**Provided text:**
^^^^^^^^^^^^^^^^

In Line, jobs can switch their class while they travel between nodes (including self-loops on the same node). For example, this feature can be used to model queueing properties such as re-entrant lines in which a job visiting a station a second time may require a different average service demand than at its first visit.

A chain defines the set of reachable classes for a job that starts in the given class $r$ and over time changes class. Since class switching in Line does not allow a closed class to become open, and vice-versa, chains can themselves be classified into open chains and closed chains, depending on the classes that compose them.

Jobs in open classes can only switch to another open class. Similarly, jobs in closed classes can only switch to a closed class. Thus, class switching from open to closed classes (or vice-versa) is forbidden. More details about class-switching are given in Section 1.1.5.

Reference station

Before we have shown that the specification of classes requires choosing a reference station. In Line, reference stations are properties of chains, thus if two closed classes belong to the same chain they must have the same reference station. This avoids ambiguities in the definition of the completion point for jobs within a chain.

For example, the system throughput for a chain is defined as the sum of the arrival rates at the reference station for all classes in that chain. That is, the solver counts a return to the reference station as a completion of the visit to the system. In the case of open chains, the reference station is always the Source and the system throughput corresponds to the rate at which jobs arrive at the sink Sink, which may be seen as the arrival rate seen by the infinite pool of jobs in the external world. If there is no class switching, each chain contains a single class, thus per-chain and per-class performance indexes will be identical.

Reference class

Occasionally, it is possible to encounter situations where a job needs to change class while remaining inside the same station. In this case, Line modifies the network automatically to introduce a class-switching node for the job to route out of the station and immediately return to it in the new class.

One complication of the approach is that, by departing the node and returning to it, the job visits the station one additional time, affecting the visit count to the station and therefore performance metrics such as the residence time. To cope with this issue, Line offers a method for the class objects, called setReferenceClass, that allows users to specify whether the visit of that class to the reference station should be considered upon computing the residence times across the network for the chain to which the class belongs. By default, all classes traversing the reference station are used in the visit count calculation.

Routing strategies

Probabilistic routing

Jobs travel between nodes according to the network topology and a routing strategy. Typically a queueing network will use a probabilistic routing strategy (RoutingStrategy.PROB), which requires specifying routing probabilities among the nodes. The simplest way to specify a large routing topology is to define the routing probability matrix for each class, followed by a call to the link function. This function will automatically add certain nodes to the network to ensure the correct class switching for jobs moving between stations (ClassSwitch elements).

^^^^^^^^^^^^^^^^

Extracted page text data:
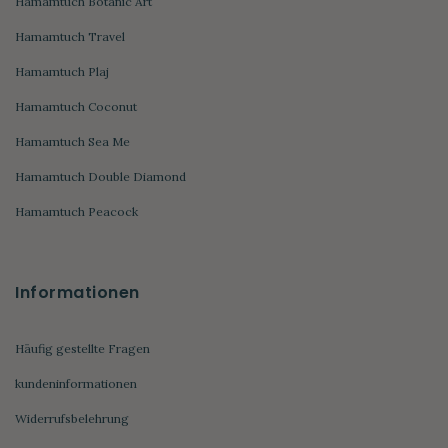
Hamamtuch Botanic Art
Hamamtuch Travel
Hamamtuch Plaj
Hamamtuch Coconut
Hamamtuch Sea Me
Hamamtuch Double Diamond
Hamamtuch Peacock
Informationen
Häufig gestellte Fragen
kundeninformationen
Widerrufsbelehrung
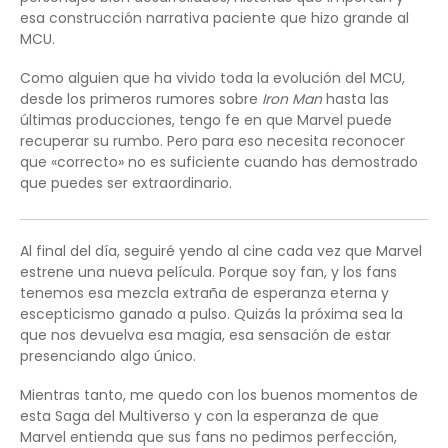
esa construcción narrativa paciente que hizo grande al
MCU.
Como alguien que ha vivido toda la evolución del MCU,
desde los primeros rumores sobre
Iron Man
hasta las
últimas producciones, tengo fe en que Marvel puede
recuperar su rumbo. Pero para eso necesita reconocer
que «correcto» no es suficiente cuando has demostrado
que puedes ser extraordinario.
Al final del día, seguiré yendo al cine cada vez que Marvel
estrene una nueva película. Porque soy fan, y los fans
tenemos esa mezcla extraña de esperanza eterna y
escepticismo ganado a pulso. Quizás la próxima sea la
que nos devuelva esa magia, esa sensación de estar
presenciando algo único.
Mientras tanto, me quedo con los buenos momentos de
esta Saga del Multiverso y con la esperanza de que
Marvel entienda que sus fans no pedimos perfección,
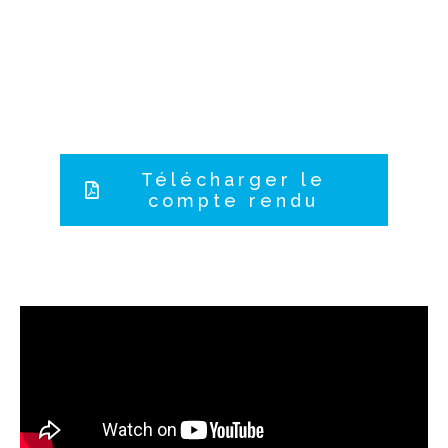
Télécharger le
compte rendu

^^^^^^^^^^^^^^^^

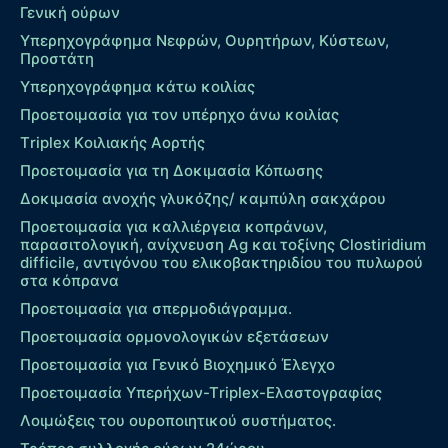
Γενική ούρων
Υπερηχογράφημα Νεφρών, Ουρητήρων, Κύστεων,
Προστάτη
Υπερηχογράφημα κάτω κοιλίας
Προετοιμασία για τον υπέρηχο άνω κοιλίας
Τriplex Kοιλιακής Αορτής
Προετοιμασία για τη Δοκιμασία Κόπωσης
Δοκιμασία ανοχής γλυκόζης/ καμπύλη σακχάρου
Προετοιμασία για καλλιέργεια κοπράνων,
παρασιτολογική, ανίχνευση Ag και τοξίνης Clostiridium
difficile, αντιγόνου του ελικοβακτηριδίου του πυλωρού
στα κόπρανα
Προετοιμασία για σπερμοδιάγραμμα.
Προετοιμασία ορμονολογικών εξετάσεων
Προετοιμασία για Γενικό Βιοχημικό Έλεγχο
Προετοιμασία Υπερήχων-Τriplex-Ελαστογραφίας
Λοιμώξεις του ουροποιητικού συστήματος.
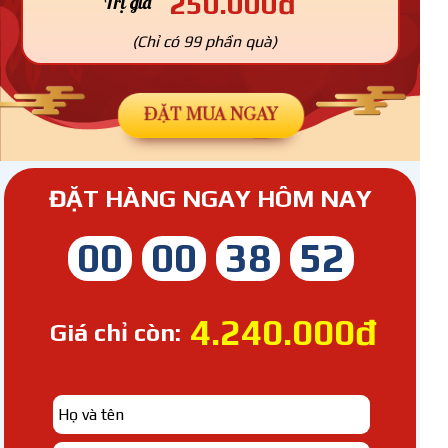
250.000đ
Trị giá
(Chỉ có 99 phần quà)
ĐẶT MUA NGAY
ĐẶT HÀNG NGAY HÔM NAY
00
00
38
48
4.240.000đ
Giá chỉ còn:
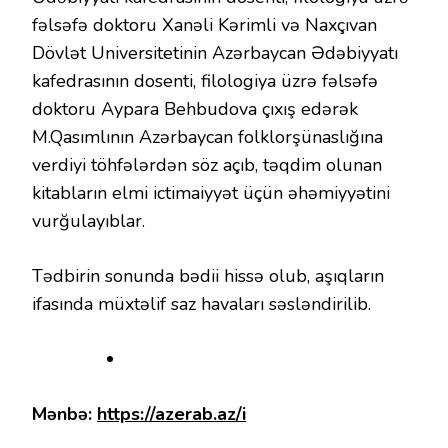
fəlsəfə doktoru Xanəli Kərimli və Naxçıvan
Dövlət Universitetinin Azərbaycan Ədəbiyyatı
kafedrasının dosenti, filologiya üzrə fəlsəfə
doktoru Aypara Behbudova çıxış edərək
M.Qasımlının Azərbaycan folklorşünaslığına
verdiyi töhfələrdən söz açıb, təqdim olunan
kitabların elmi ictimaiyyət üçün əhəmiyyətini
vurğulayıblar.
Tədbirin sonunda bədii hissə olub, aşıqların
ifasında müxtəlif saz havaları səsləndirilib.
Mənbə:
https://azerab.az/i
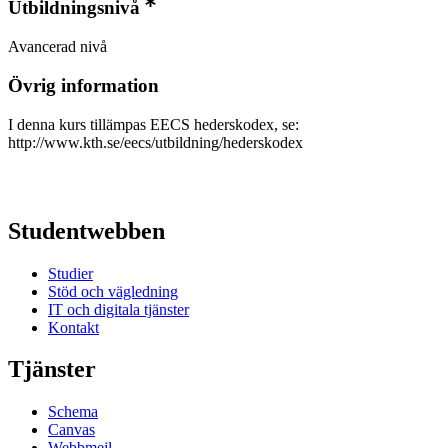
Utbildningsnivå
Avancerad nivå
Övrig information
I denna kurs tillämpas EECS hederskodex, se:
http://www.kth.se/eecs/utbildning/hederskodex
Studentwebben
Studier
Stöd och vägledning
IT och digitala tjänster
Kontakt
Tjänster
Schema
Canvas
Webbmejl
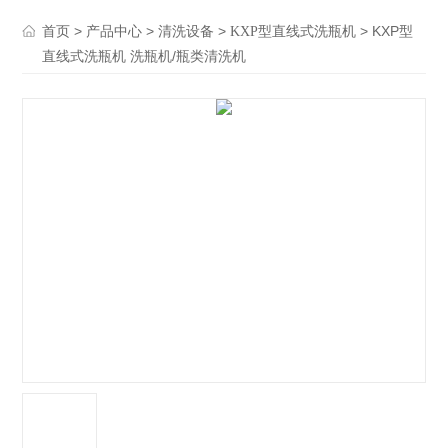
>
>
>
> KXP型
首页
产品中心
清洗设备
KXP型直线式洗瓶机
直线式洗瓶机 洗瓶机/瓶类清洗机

^^^^^^^^^^^^^^^^

**Exercise instructions:**
In order, list every section heading that appears in the excerpt on chains and routing in Line.

**Final answer:**
Reference station
Reference class
Routing strategies
Probabilistic routing